Check whether the following listening ports are occupied:

  • All ports to be checked: 10249, 10250, and 10256
  • Master node ports: 2379, 2380, 6443, 10249, 10250, 10251, 10252, and 10256
  • Kube-OVN ports: 6641 and 6642
  • Calico port: 179

Network Interfaces

The network interfaces configured for the cluster and node are present.

Hardware Architecture

The hardware architecture (x86 or Arm) of the node must be the same as that of the cluster.

IP Address

The IP address must be valid and exist. If IPv6 is enabled, the IPv6 address must also be valid and exist.

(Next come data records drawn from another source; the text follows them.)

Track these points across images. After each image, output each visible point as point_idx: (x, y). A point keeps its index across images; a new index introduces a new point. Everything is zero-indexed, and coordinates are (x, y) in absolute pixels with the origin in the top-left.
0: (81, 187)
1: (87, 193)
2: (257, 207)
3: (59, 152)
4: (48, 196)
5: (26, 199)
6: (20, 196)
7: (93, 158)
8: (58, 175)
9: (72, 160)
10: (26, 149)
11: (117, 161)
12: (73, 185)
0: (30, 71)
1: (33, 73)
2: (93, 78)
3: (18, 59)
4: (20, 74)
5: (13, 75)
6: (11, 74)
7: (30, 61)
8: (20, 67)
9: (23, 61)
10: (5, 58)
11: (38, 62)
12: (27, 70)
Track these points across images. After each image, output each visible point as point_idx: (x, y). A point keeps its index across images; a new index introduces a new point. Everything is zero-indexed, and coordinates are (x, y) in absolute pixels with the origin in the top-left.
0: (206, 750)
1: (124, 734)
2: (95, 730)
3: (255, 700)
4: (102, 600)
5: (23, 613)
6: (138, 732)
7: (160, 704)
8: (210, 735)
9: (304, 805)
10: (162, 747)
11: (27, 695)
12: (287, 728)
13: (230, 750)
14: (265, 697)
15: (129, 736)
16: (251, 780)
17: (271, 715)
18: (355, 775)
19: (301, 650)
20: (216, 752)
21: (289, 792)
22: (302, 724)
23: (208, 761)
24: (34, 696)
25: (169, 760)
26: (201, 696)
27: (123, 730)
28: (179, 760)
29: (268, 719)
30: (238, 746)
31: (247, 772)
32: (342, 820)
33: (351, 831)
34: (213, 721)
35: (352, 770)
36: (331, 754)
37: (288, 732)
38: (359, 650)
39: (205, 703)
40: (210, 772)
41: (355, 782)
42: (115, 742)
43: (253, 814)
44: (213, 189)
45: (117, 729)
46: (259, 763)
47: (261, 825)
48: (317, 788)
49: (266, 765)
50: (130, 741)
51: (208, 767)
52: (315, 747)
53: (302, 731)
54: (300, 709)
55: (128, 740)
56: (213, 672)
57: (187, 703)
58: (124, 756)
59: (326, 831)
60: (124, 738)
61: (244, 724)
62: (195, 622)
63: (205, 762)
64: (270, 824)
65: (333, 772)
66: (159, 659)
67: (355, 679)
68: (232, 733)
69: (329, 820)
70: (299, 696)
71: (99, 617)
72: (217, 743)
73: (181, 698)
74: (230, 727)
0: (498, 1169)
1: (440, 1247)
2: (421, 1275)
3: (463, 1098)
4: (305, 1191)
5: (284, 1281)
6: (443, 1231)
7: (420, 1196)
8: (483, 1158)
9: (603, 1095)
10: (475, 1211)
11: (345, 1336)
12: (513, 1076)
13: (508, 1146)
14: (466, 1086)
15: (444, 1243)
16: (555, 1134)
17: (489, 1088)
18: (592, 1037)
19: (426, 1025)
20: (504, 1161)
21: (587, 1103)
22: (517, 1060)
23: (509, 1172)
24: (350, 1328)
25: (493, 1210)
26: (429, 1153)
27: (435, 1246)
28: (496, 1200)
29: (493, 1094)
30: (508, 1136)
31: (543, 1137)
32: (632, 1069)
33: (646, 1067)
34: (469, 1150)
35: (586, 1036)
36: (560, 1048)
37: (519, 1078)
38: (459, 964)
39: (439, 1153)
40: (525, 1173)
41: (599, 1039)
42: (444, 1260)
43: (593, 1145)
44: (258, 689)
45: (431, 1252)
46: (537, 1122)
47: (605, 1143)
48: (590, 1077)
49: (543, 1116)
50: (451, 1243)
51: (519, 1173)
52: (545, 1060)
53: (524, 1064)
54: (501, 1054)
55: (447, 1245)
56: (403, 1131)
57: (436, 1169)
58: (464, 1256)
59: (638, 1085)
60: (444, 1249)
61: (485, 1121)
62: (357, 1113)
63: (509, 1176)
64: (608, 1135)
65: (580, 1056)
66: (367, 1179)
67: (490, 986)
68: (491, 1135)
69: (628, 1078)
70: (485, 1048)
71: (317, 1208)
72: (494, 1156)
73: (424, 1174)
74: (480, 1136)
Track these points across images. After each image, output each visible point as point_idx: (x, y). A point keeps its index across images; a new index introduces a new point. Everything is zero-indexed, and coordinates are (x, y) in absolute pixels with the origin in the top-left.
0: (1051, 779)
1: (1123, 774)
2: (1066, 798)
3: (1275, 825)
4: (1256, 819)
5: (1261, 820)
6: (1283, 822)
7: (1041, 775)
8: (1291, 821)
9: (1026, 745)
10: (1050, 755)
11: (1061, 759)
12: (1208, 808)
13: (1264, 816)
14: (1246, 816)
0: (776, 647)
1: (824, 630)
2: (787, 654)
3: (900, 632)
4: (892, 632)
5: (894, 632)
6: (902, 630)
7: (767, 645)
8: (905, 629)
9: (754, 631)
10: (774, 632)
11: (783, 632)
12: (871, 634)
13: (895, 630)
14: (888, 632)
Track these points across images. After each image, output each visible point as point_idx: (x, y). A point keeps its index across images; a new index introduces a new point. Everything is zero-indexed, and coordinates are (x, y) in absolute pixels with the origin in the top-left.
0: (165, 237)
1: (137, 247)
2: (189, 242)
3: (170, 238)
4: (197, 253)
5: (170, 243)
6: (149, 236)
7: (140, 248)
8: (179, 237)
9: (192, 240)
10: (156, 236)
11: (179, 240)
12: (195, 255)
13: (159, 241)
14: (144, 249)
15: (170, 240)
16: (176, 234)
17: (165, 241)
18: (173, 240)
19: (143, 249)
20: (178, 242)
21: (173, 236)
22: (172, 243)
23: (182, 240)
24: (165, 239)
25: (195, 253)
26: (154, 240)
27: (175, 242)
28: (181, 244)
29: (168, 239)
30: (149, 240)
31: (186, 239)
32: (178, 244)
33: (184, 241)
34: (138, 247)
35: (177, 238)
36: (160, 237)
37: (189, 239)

The node IP address cannot be a loopback IP address.

  • 127.0.0.1
  • 0:0:0:0:0:0:0:0 or :: (The node IP address cannot be a multicast address.)
  • 224.0.0.0 to 239.255.255.255
  • An IPv6 address starting with FF. The node IP address cannot be a link-local address.
  • 169.254.0.0/16* address block
  • fe80::/10* address block: The node IP address cannot be all-0 IP address or a broadcast address.
  • 255.255.255.255

IP Address Segment

The IP addresses in the 172.16.x.x to 172.32.x.x CIDR block required by Docker are not occupied.

If the IP addresses within the CIDR block are already in use and cannot be changed, modify the Docker configuration files on all nodes by adding the bip parameter to prevent Docker from using those occupied IP addresses.

Node Access

The node and its SSH port are accessible.

Whether the Node Can Access the Platform

The node can access the platform through the platform address.

Whether the Node Can Access the Platform Image Repository

The node can access the image repository of the platform.

Whether the Node IP Address Is in Any Configured CIDR Blocks

The node IP address is not within any of the configured CIDR blocks, including the default subnet CIDR block, container CIDR block, service CIDR block, or join CIDR block.

CIDR Block Checks

  • When the default subnet is underlay, the system skips the verification process of whether the node IP address is within the default subnet CIDR block, service CIDR block, or join CIDR block.
  • When the default subnet is a non-underlay network, the node IP address (including IPv6) must not be within any of the configured CIDR blocks, which include the default subnet CIDR block, container CIDR block, service CIDR block, or join CIDR block.

Master Port Access

Check the connectivity between the host and each port of all master nodes (6443, 2379, and 2380).

Checks for the pki Directory

Check whether the /var/lib/kubelet/pki directory is either empty or non-existent on the target host.

Checks for the cri Directory Space

Check the available size of the specified directory (/var/lib/containerd or /var/lib).

Check Timeout

By default, it takes about 110s to add a node on the UI.

Checks for Directories That Cannot Exist

The /var/log/pods directory cannot exist.

/usr/bin Service

If the docker, containerd, or runc exists, it must be in /usr/bin.